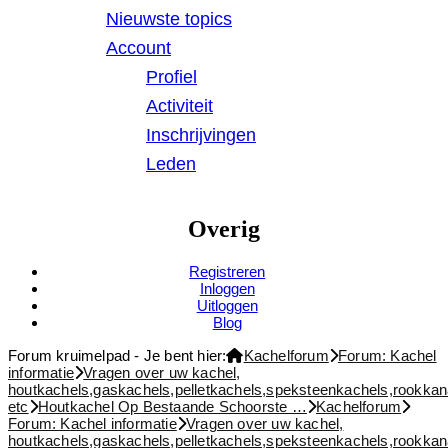
Nieuwste topics
Account
Profiel
Activiteit
Inschrijvingen
Leden
Overig
Registreren
Inloggen
Uitloggen
Blog
Forum kruimelpad - Je bent hier:
Kachelforum
Forum: Kachel
informatie
Vragen over uw kachel,
houtkachels,gaskachels,pelletkachels,speksteenkachels,rookkan
etc
Houtkachel Op Bestaande Schoorste …
Kachelforum
Forum: Kachel informatie
Vragen over uw kachel,
houtkachels,gaskachels,pelletkachels,speksteenkachels,rookkan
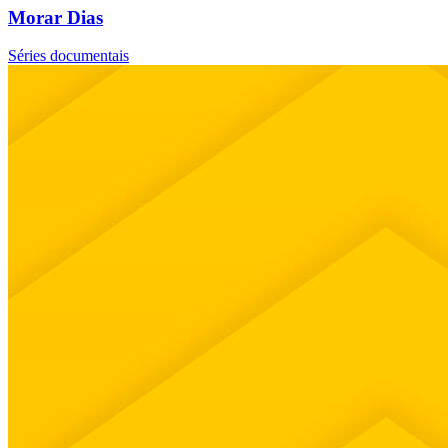
Morar Dias
Séries documentais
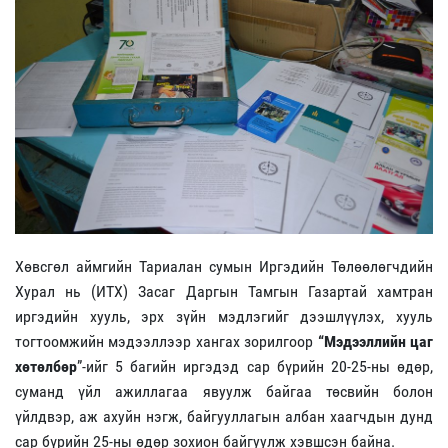
Хөвсгөл аймгийн Тариалан сумын Иргэдийн Төлөөлөгчдийн
Хурал нь (ИТХ) Засаг Даргын Тамгын Газартай хамтран
иргэдийн хууль, эрх зүйн мэдлэгийг дээшлүүлэх, хууль
тогтоомжийн мэдээллээр хангах зорилгоор
“Мэдээллийн цаг
хөтөлбөр
”-ийг 5 багийн иргэдэд сар бүрийн 20-25-ны өдөр,
суманд үйл ажиллагаа явуулж байгаа төсвийн болон
үйлдвэр, аж ахуйн нэгж, байгууллагын албан хаагчдын дунд
сар бүрийн 25-ны өдөр зохион байгуулж хэвшсэн байна.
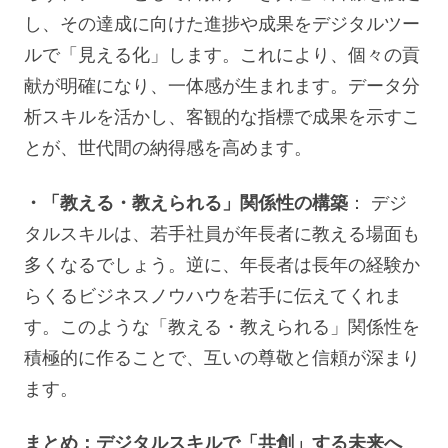
し、その達成に向けた進捗や成果をデジタルツー
ルで「見える化」します。これにより、個々の貢
献が明確になり、一体感が生まれます。データ分
析スキルを活かし、客観的な指標で成果を示すこ
とが、世代間の納得感を高めます。
・「教える・教えられる」関係性の構築
： デジ
タルスキルは、若手社員が年長者に教える場面も
多くなるでしょう。逆に、年長者は長年の経験か
らくるビジネスノウハウを若手に伝えてくれま
す。このような「教える・教えられる」関係性を
積極的に作ることで、互いの尊敬と信頼が深まり
ます。
まとめ：デジタルスキルで「共創」する未来へ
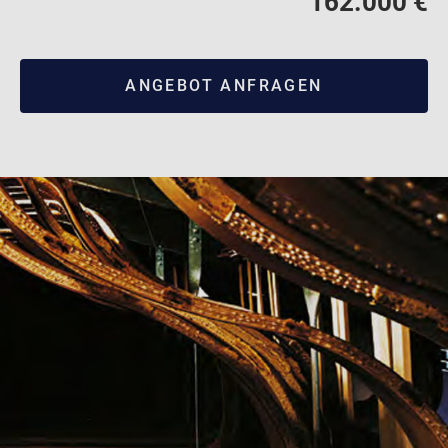
162.000 €
ANGEBOT ANFRAGEN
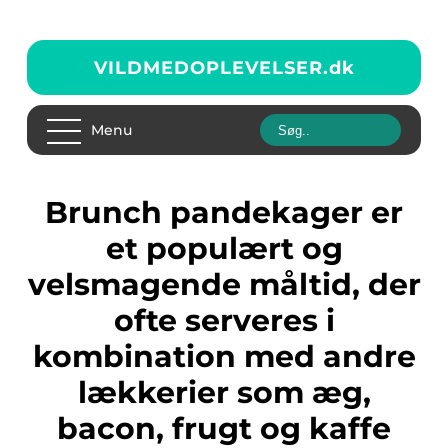
VILDMEDOPLEVELSER.
dk
Menu
Brunch pandekager er
et populært og
velsmagende måltid, der
ofte serveres i
kombination med andre
lækkerier som æg,
bacon, frugt og kaffe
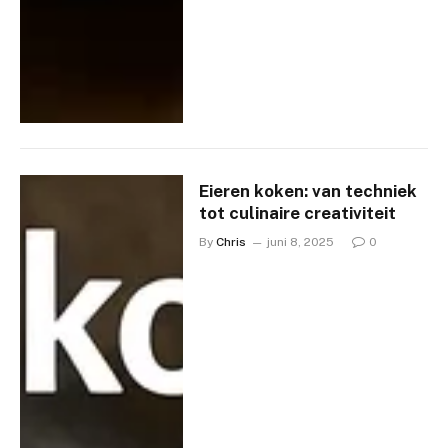
Eieren koken: van techniek
tot culinaire creativiteit
By
Chris
juni 8, 2025
0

TO-DO ITEM:
Repeat the data exactly. Pictures should not appear.

RESULT OF THE TASK:
Nieuwste topics
Account
Profiel
Activiteit
Inschrijvingen
Leden
Overig
Registreren
Inloggen
Uitloggen
Blog
Forum kruimelpad - Je bent hier:
Kachelforum
Forum: Kachel
informatie
Vragen over uw kachel,
houtkachels,gaskachels,pelletkachels,speksteenkachels,rookkan
etc
Houtkachel Op Bestaande Schoorste …
Kachelforum
Forum: Kachel informatie
Vragen over uw kachel,
houtkachels,gaskachels,pelletkachels,speksteenkachels,rookkan
Morar Dias
Séries documentais
Хөвсгөл аймгийн Тариалан сумын Иргэдийн Төлөөлөгчдийн
Хурал нь (ИТХ) Засаг Даргын Тамгын Газартай хамтран
иргэдийн хууль, эрх зүйн мэдлэгийг дээшлүүлэх, хууль
тогтоомжийн мэдээллээр хангах зорилгоор
“Мэдээллийн цаг
хөтөлбөр
”-ийг 5 багийн иргэдэд сар бүрийн 20-25-ны өдөр,
суманд үйл ажиллагаа явуулж байгаа төсвийн болон
үйлдвэр, аж ахуйн нэгж, байгууллагын албан хаагчдын дунд
сар бүрийн 25-ны өдөр зохион байгуулж хэвшсэн байна.
し、その達成に向けた進捗や成果をデジタルツー
ルで「見える化」します。これにより、個々の貢
献が明確になり、一体感が生まれます。データ分
析スキルを活かし、客観的な指標で成果を示すこ
とが、世代間の納得感を高めます。
・「教える・教えられる」関係性の構築
： デジ
タルスキルは、若手社員が年長者に教える場面も
多くなるでしょう。逆に、年長者は長年の経験か
らくるビジネスノウハウを若手に伝えてくれま
す。このような「教える・教えられる」関係性を
積極的に作ることで、互いの尊敬と信頼が深まり
ます。
まとめ：デジタルスキルで「共創」する未来へ
162.000 €
ANGEBOT ANFRAGEN
VILDMEDOPLEVELSER.
dk
Menu
Brunch pandekager er
et populært og
velsmagende måltid, der
ofte serveres i
kombination med andre
lækkerier som æg,
bacon, frugt og kaffe
Eieren koken: van techniek
tot culinaire creativiteit
By
Chris
juni 8, 2025
0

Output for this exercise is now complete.